Pourquoi le pou rouge est-il si difficile à atteindre ?
Lise Roy - "Dermanyssus gallinae est un microprédateur comme l’est le moustique : il ne vit pas sur l’hôte car il ne supporte pas la chaleur. Il ne survit pas longtemps au-delà de 42 °C. C’est paradoxalement la température corporelle de la poule. Ce n’est pas un parasite comme le pou de la tête. Il n’a pas de relation étroite avec son hôte. Il se nourrit d’une poule lambda lors d’un repas puis d’une autre au repas suivant. Il reste très peu de temps sur la poule. Il lui suffit de quelques minutes (30 au maximum) pour se gorger d’une très petite quantité de sang puis il s’éloigne de son hôte pour se refroidir. Alourdi par le repas, il se déplace lentement et se niche dès le premier interstice trouvé sur son chemin."
Quelle est la fréquence des repas du pou rouge?
L. R. - "Vulnérable au piétinement de son hôte, le pou se nourrit surtout sur les poules immobiles, souvent la nuit. C’est une fausse croyance de dire qu’il est lucifuge. Un pou mâle se gorge deux fois au cours de sa vie (pour chaque mue) puis il s’accouple. La femelle prend également deux repas pour les deux mues puis un repas à chaque début de ponte (jusqu’à huit cycles de reproduction). Au final, un pou femelle ingère huit à dix repas seulement au cours de sa vie. Une fois un cycle de ponte entamé, la femelle devient plus vulnérable au jeûne (quinze jours de survie au maximum). Mais après passage au stade adulte, elle peut survivre bien plus longtemps. En dehors des femelles qui ont entamé un cycle de ponte, les différents stades peuvent jeûner jusqu’à au moins neuf mois. En l’absence de traitement, la période de vide sanitaire est donc peu efficace pour réduire la population de poux (pas d’effet du temps)."
Et quel est l’impact du lavage sur la population de poux rouges?

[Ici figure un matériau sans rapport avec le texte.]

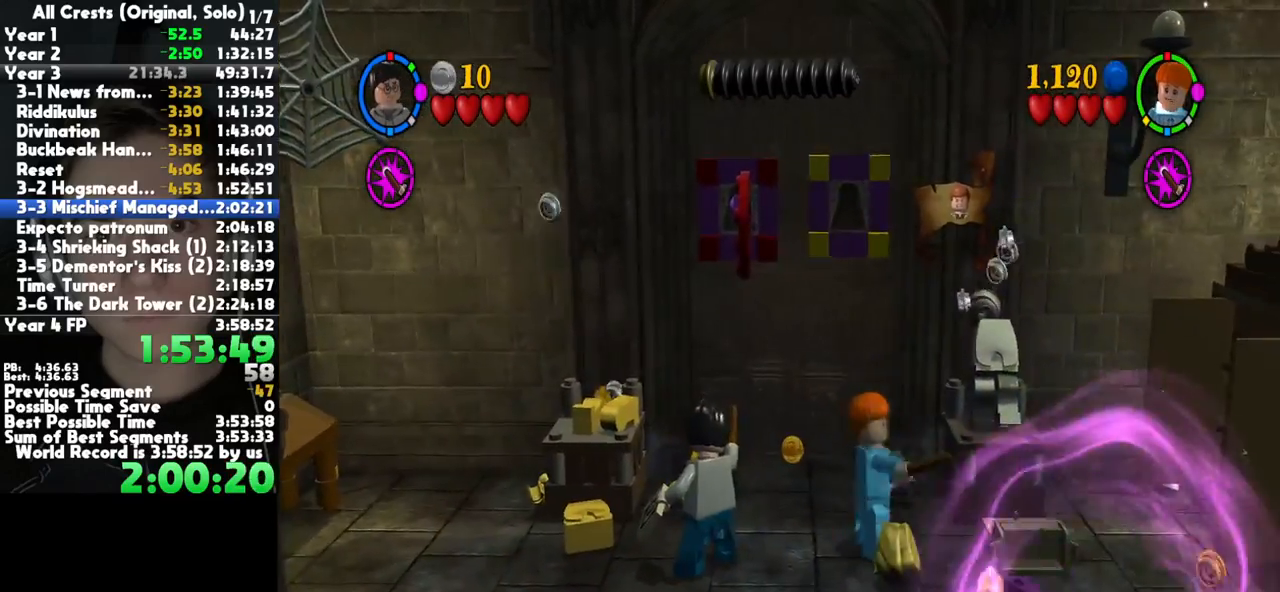
{"buttons": [], "left_stick": "center", "right_stick": "center", "button_events": []}
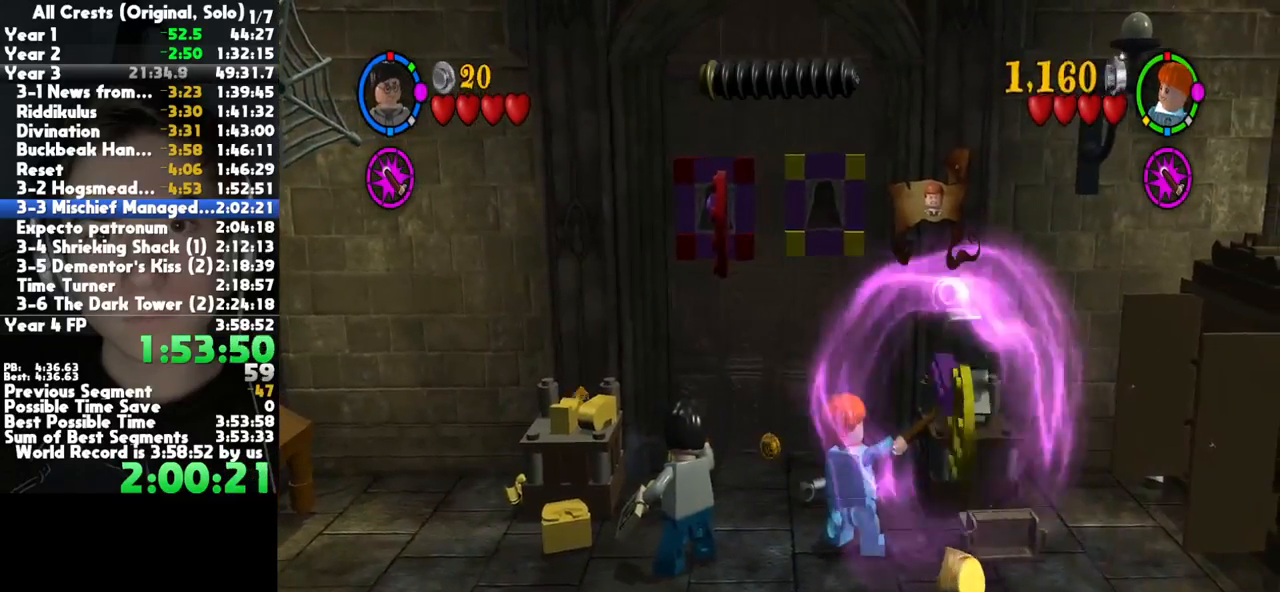
{"buttons": [], "left_stick": "center", "right_stick": "center", "button_events": []}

L. R. - "C’est une erreur de penser que le pou craint l’eau. Au contraire, elle l’attire et le pou peut survivre longtemps à l’immersion. Nos travaux ont montré une LT 50 (durée nécessaire pour tuer la moitié de la population) de 35 heures par immersion dans l’eau. Elle est réduite à 10 heures en ajoutant un tensioactif."
Le pou peut-il développer une résistance aux traitements ?
L. R. - "La résistance du pou à certaines molécules acaricides a été démontrée. Elle est néanmoins moins fréquente que ne le pensent les éleveurs. Les échecs de traitement s’expliquent davantage par les spécificités biologiques du pou et la difficulté à atteindre la partie cachée de la population. D’où l’importance du développement de méthodes alternatives aux pulvérisations de substances acaricides et de traiter au bon moment (méthode de piégeage pour la détection d’un seuil critique développée avec Geoffrey Chiron de l’Itavi).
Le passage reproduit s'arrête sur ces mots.